TASK DESCRIPTION: In the entries that follow, the lines from the one with "vfov_deg: 26.2" through the one with "focal_mm: 15" are the ones to write out, exactly and with both ends included. Nothing else should appear.
☆ ☆ ☆ ☆
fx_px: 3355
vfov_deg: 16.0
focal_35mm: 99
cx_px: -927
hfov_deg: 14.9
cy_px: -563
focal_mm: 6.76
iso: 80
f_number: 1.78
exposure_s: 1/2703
☆ ☆ ☆ ☆
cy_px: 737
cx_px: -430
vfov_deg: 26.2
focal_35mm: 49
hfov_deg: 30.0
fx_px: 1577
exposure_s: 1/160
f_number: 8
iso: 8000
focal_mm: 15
☆ ☆ ☆ ☆
EXERCISE RESPONSE:
vfov_deg: 26.2
focal_35mm: 49
hfov_deg: 30.0
fx_px: 1577
exposure_s: 1/160
f_number: 8
iso: 8000
focal_mm: 15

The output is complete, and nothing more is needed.